Critics have used the committee’s fundraising to spark a debate about how “soft money” factors into local politics, particularly when there’s a city law that aims to stop monied special interests from funding local elections.

Michael Putney, senior political reporter for WPLG Local 10, in late July blasted Levine on his Sunday morning program This Week in South Florida. Levine later went on the show to defend himself, repeating several times that he is self-funding his own campaign and that the committee is playing by the rules.

“Right now, this is the world we live in,” he told Putney. “It’s appropriate. It’s legal. If we want to change the laws, I’d be the first to do it.”

A new TV spot starring Levine and his dog Earl, paid for by Relentless for Progress, aired at least three times during that program.

Despite increased scrutiny, Wolfson has maintained what he wrote in mailers sent to voters: His PAC will support candidates in this year’s city election.

“Yes, there’s no change to that,” he said Tuesday.

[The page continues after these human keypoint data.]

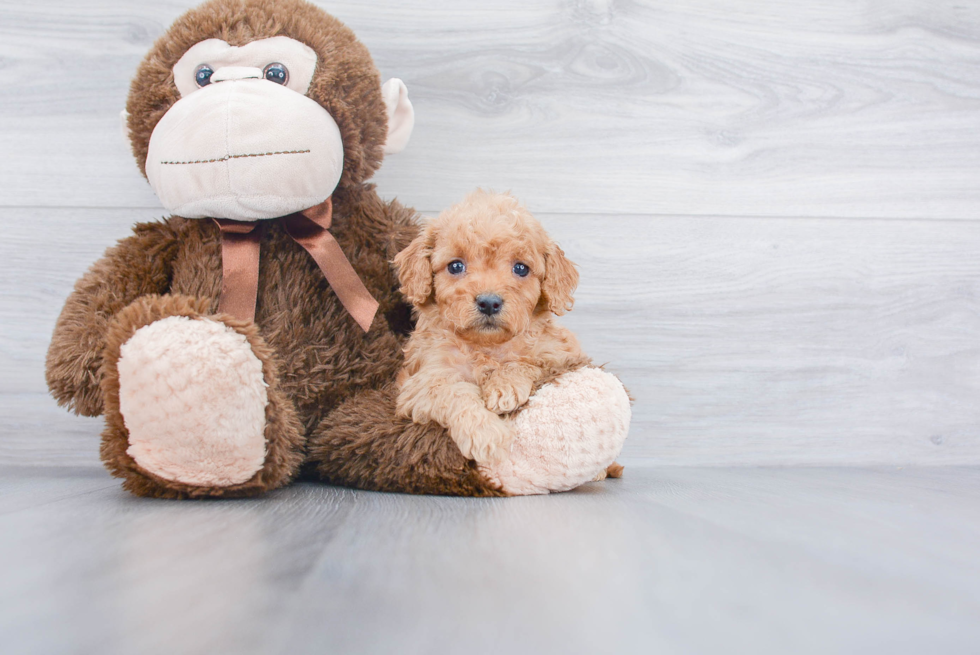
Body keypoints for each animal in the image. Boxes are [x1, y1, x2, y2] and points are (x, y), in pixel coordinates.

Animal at [394, 190, 616, 466]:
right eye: (456, 266)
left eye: (520, 268)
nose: (489, 302)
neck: (487, 346)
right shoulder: (420, 382)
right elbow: (453, 391)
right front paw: (485, 433)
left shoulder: (562, 356)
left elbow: (528, 362)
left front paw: (504, 386)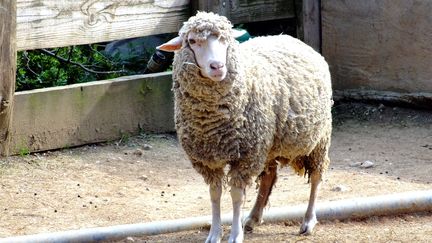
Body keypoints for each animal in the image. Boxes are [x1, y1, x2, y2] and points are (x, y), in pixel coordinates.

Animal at [157, 11, 332, 243]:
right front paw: (215, 233)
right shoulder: (209, 160)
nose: (217, 67)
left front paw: (234, 235)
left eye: (225, 40)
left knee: (316, 176)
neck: (212, 122)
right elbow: (215, 194)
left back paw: (308, 221)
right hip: (266, 146)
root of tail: (291, 38)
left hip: (319, 138)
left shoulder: (245, 157)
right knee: (268, 176)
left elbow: (236, 195)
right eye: (192, 41)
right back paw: (253, 218)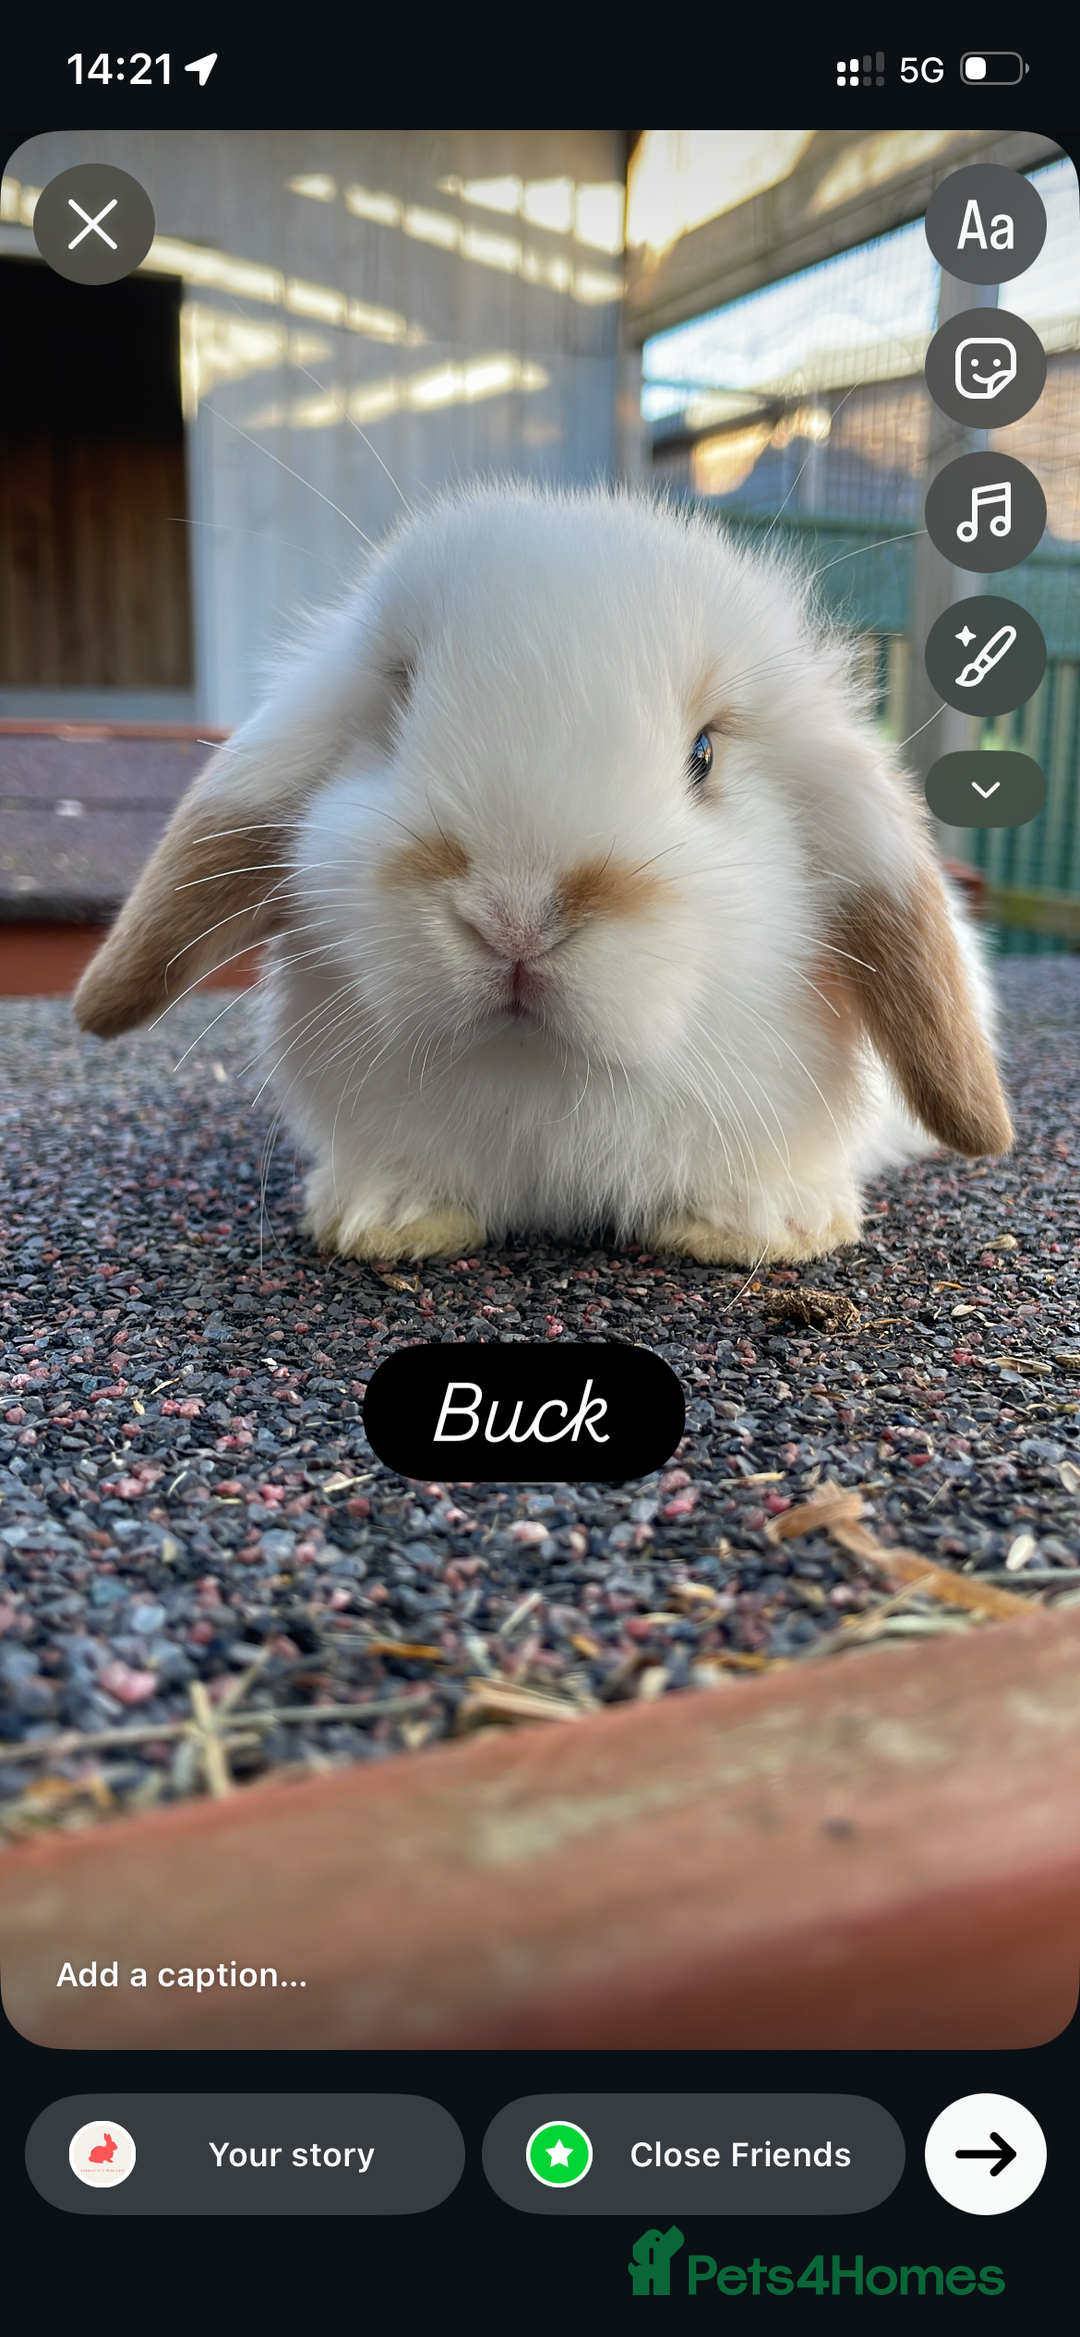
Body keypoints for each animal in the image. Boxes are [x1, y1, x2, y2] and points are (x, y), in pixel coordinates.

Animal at [74, 484, 1013, 1265]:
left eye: (703, 754)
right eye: (396, 710)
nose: (515, 915)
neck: (540, 1080)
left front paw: (761, 1228)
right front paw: (386, 1218)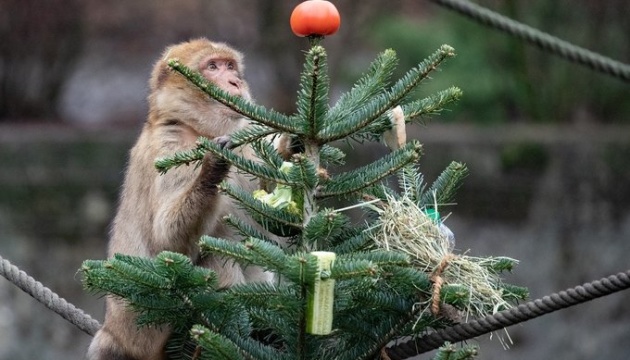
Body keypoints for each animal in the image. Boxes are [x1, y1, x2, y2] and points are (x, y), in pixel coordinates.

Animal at [87, 38, 276, 360]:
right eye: (212, 67)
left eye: (230, 66)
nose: (235, 82)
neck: (197, 128)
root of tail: (114, 331)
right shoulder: (171, 147)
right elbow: (168, 243)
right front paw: (211, 170)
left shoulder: (243, 146)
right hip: (151, 329)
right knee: (212, 255)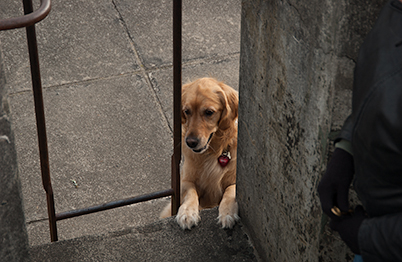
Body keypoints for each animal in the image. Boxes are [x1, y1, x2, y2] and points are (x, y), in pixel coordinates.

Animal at [160, 77, 239, 229]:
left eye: (209, 112)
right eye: (187, 111)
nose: (190, 142)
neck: (213, 151)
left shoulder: (235, 180)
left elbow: (230, 190)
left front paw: (227, 213)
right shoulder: (184, 180)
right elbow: (191, 191)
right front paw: (187, 212)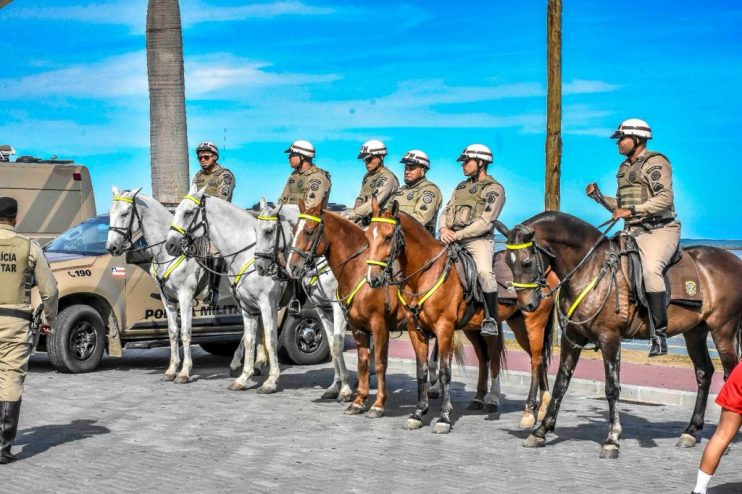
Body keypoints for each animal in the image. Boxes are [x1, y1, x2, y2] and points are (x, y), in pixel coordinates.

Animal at [104, 187, 251, 384]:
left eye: (125, 213)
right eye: (111, 213)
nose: (111, 247)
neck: (168, 254)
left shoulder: (185, 296)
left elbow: (186, 333)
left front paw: (184, 372)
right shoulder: (167, 299)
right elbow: (173, 332)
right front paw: (171, 369)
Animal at [166, 185, 284, 394]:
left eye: (188, 212)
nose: (169, 244)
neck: (247, 254)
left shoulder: (268, 303)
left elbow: (271, 340)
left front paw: (271, 381)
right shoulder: (247, 305)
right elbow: (250, 338)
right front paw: (244, 377)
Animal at [254, 200, 354, 402]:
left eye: (269, 231)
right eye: (294, 231)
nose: (259, 266)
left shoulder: (339, 308)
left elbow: (338, 344)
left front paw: (346, 388)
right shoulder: (322, 308)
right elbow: (332, 345)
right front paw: (335, 386)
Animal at [366, 201, 560, 432]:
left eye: (388, 236)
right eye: (368, 235)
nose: (373, 278)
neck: (426, 274)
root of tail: (547, 272)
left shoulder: (444, 329)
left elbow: (444, 372)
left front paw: (443, 418)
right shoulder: (416, 330)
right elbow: (422, 371)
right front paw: (418, 413)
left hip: (533, 323)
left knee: (536, 360)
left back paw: (532, 410)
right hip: (497, 328)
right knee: (494, 358)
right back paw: (495, 401)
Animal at [506, 211, 742, 460]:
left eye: (526, 262)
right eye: (507, 263)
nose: (527, 305)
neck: (590, 269)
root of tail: (734, 261)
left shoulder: (610, 338)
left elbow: (612, 388)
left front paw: (612, 439)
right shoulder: (573, 339)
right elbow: (561, 383)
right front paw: (541, 431)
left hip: (723, 331)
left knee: (729, 375)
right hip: (695, 332)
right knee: (704, 373)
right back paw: (691, 431)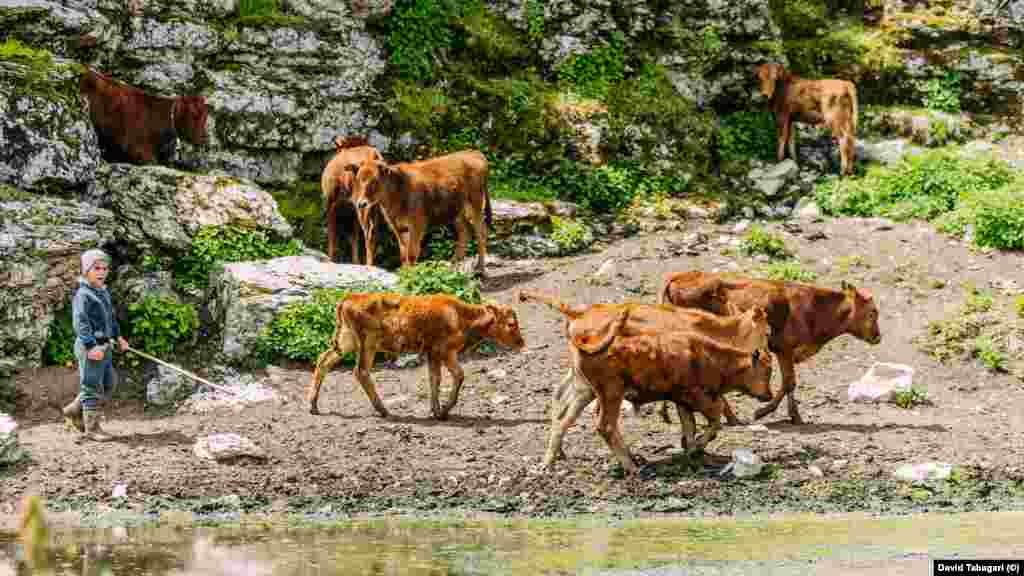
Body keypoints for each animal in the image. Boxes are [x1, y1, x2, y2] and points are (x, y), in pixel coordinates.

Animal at [305, 293, 524, 420]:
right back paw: (384, 411)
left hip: (347, 340)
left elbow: (435, 379)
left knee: (324, 360)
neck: (461, 316)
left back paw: (313, 406)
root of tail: (347, 300)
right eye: (511, 323)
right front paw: (444, 411)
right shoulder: (444, 351)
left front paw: (436, 411)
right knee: (361, 371)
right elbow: (458, 375)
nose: (521, 342)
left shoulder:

July’s financial reports also show RFP has donated to some local campaigns — four Miami-Dade county judges soon up for reelection. Wolfson’s wife, Andrea Wolfson, is a county judge, reelected to a six-year term in 2012.

Mysterious attack ads

Meanwhile, a strange new wrinkle has formed in the fabric of this year’s election season. A Palmetto Bay man named Stephen Cody — an attorney with a suspended license who also writes children’s books and has worked on redistricting issues — registered a political committee called “Save Miami Beach.”

The name mirrors a more well known group of preservationists who advocate for saving historic homes, but the groups are unrelated.

Cody said he has sent several email blasts attacking Relentless for Progress because he’s interested in good government and he talks to various Beach “advocates, voters and activists” about the city’s politics.

He insists he is a committee of one working for free. City records show he has not reported any contributions to his group.

“I’m trying to keep [voters] informed about things they do not realize,” he said.

Cody said he is not working with any candidates.